To-do item a - In the cycling blog post, swap "peanut butter" for "almond butter" and give the stretch from "Saturday, August 23, 2008" through "from my office." with that change.

Saturday, August 23, 2008

First Scratch outing (from the vorb files)

Today was my first start in Scratch for the season. After last week, it seemed like the right place to be though.

I woke up with a sore throat, surely nothing to do with the beers last night, but a strange resurgence of my cold. I was thirsty as all hell, so probably due mainly to dehydration. I woke at about 9, and was out of the house by 10, starting the day with the customary peanut butter and red plum jam toast and a HUGE cup of tea. Rather than ride to the race this week, I was in the car, and hooked up with my Mum and Dad in town for a bit, before picking up the bike from my office.

Oli had been more than a little disgusted last Friday when I took it in for a gear tune, and I left it with him this Monday. When I picked it up on Friday, things that I'd been accustomed to seeing in a shade of black were this weird silvery colour: chain, cassette, etc etc. The bike was literally gleaming.

I got to registration nice and early, and decided to do a lap of the course, backwards. It was a beautiful calm day, and I rolled around the top of the peninsula in baggie shorts and t-shirt. After climbing Awa Rd the wrong way, and riding up Darlington Rd, I felt my rear wheel moving around strangely, and realised I had a puncture - of a brand new tube nonetheless. Luckily, I had a tyre lever, pump, and spare. It was a little nervewracking pumping the tyre up as I couldn't find anything stuck in the tyre. I always much prefer to find a big chunk of glass to remove. Anyway, it held pressure back to the start line, and beyond. Thanks to Perry for loaning me a spare tube for the race! We joked that he'd slipped his timing chip in there!

Data -

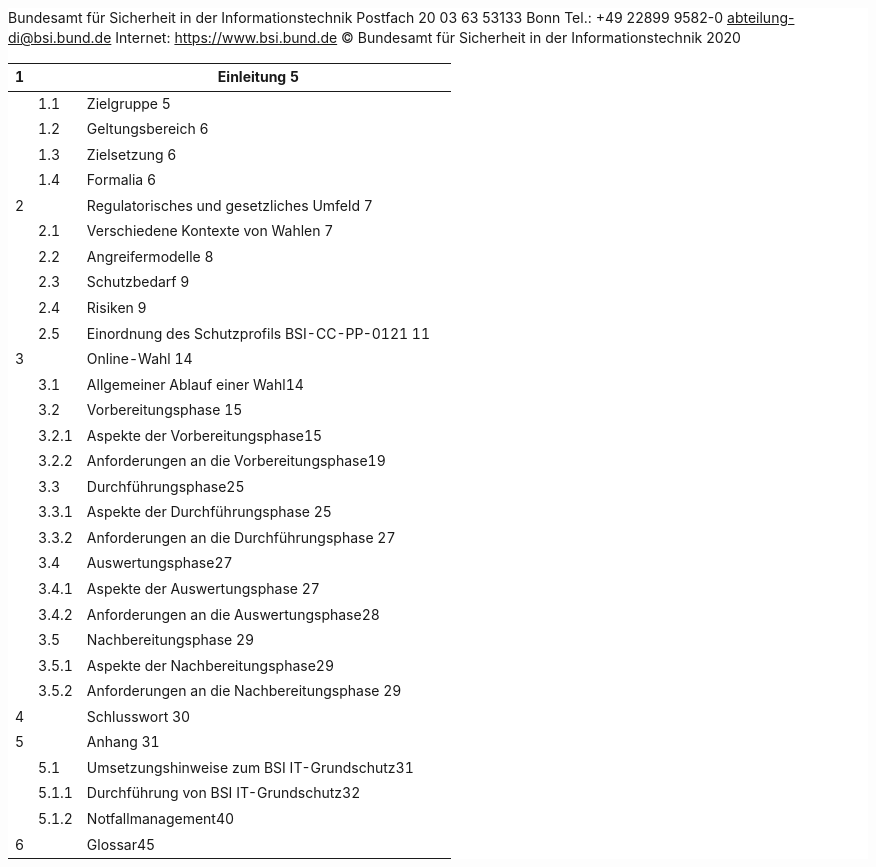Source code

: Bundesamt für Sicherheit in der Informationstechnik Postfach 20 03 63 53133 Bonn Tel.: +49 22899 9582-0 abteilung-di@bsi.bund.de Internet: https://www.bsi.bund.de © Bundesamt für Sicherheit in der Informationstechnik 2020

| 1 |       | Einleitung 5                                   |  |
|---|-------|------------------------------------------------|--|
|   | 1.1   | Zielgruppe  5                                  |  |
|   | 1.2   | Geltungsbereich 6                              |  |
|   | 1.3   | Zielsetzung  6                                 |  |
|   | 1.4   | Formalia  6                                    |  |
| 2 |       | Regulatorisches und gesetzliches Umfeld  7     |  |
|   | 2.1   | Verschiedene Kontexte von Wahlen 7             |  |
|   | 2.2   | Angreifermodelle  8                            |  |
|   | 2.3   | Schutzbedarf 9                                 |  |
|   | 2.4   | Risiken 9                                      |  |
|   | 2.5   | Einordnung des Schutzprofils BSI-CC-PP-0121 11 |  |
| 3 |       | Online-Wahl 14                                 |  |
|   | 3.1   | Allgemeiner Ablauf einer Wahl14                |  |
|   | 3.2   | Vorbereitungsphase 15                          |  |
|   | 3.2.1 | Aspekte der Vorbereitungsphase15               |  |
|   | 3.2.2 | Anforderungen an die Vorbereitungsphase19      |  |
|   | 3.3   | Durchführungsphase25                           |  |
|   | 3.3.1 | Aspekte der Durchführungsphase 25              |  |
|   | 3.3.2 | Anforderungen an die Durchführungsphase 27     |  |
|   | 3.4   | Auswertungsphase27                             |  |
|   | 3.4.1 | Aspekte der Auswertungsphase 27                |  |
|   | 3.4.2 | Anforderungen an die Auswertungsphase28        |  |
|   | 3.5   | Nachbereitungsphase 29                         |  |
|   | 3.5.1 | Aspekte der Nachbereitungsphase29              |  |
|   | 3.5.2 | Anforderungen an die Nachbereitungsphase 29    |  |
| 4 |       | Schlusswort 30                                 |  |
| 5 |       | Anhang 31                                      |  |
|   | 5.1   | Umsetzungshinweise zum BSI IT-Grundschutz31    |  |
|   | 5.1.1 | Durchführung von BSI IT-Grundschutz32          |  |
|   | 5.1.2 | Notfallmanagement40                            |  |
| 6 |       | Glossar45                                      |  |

To-do item b - Retype the stretch of the records from their start through the line that contains "der Informationstechnik 2020", leaving out the pictures.

Answer a -
Saturday, August 23, 2008

First Scratch outing (from the vorb files)

Today was my first start in Scratch for the season. After last week, it seemed like the right place to be though.

I woke up with a sore throat, surely nothing to do with the beers last night, but a strange resurgence of my cold. I was thirsty as all hell, so probably due mainly to dehydration. I woke at about 9, and was out of the house by 10, starting the day with the customary almond butter and red plum jam toast and a HUGE cup of tea. Rather than ride to the race this week, I was in the car, and hooked up with my Mum and Dad in town for a bit, before picking up the bike from my office.

Answer b -
Source code

: Bundesamt für Sicherheit in der Informationstechnik Postfach 20 03 63 53133 Bonn Tel.: +49 22899 9582-0 abteilung-di@bsi.bund.de Internet: https://www.bsi.bund.de © Bundesamt für Sicherheit in der Informationstechnik 2020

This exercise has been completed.